Our results suggest that the synthesized FNCDs are a high-quality probe for Fe3+ detection. To determine the practical applicability of the FNCDs for Fe3+ detection in environmental samples, the Fe3+ concentration in laboratory water samples and dormitory water samples was analyzed by the standard addition recovery method. The results are presented in Table 1. Briefly, 40, 80, and 120 μM Fe3+ solutions were added to the laboratory water samples and dormitory water samples. The standard addition recoveries ranged from 95.8 to 97.7% and 93.6 to 107.5%, and the relative standard deviations were 0.6–1.0% and 0.3–1.1%, respectively. The recovery from the spiked samples was not higher than 107.5%, and the relative standard deviation was not higher than 1.1%. The good recovery and accuracy of FNCDs suggest their broad application prospect for Fe3+ detection in different water samples.

Table 1

Recovery of Fe3+ in actual water samples.

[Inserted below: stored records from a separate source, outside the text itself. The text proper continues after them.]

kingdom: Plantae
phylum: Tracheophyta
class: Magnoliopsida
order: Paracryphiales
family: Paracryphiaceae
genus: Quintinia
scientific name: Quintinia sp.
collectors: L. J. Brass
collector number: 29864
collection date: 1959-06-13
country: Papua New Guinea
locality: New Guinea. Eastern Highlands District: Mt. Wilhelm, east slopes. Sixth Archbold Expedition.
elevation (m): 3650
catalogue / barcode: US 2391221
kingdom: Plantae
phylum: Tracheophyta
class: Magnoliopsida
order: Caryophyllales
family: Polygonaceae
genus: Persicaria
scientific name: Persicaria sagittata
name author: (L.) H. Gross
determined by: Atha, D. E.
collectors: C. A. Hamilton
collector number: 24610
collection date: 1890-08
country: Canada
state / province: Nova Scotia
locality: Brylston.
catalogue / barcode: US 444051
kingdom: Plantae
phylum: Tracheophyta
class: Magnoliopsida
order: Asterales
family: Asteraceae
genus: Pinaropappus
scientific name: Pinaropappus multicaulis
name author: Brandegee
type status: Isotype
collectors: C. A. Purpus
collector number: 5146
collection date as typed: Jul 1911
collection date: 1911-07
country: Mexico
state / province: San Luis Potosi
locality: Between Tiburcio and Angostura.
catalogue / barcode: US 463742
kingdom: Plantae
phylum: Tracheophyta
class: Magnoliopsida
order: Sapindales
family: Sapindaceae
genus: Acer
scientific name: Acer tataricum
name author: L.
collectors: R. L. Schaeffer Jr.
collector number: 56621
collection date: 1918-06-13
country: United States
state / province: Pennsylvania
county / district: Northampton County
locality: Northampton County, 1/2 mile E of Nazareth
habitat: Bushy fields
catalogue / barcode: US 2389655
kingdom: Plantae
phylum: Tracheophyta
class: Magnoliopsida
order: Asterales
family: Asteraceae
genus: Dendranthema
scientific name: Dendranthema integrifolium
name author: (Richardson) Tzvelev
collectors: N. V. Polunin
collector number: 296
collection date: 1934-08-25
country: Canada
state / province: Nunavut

Samples	Detection Amount (μM)	Adding Fe3+ (μM)	Found Fe3+ (μM)	Recovery (%)	RSD (n = 3, %)
Laboratory water	-	40	39.08	97.7	1.0
		80	77.85	97.3	0.7
		120	114.96	95.8	0.6
Dormitory water	-	40	37.43	93.6	0.3
		80	86.00	107.5	0.6
		120	125.69	104.7	1.1

4. Conclusions

In general, green fluorescent FNCDs were synthesized by a hydrothermal method using 4, 5-difluoro-o-phenylenediamine and ethylenediamine. Owing to their excellent photostability, salt resistance, pH stability, Fe3+ selectivity, and anti-interference ability, FNCDs can be used to quantitatively detect Fe3+ in different water samples. The detection limit and detection range were 0.08 μM and 0.2–300 μM, respectively. When FNCDs were used to detect Fe3+ in dormitory water and laboratory water samples, the recovery and relative standard deviation were not higher than 107.5% and 1.1%, respectively. Compared with other carbon dots for Fe3+ detection in actual water samples, FNCDs have a better detection range or detection limit. The detection results in actual water samples show that FNCDs have excellent anti-interference ability. FNCDs also has broad application prospects for Fe3+ detection of other water samples. However, the detection limit of FNCDs is still relatively high, which limits the detection of FNCDs given trace Fe3+. If FNCDs can detect the Fe3+ of a cell, FNCDs are expected to have important applications in the research of Fe3+ diseases.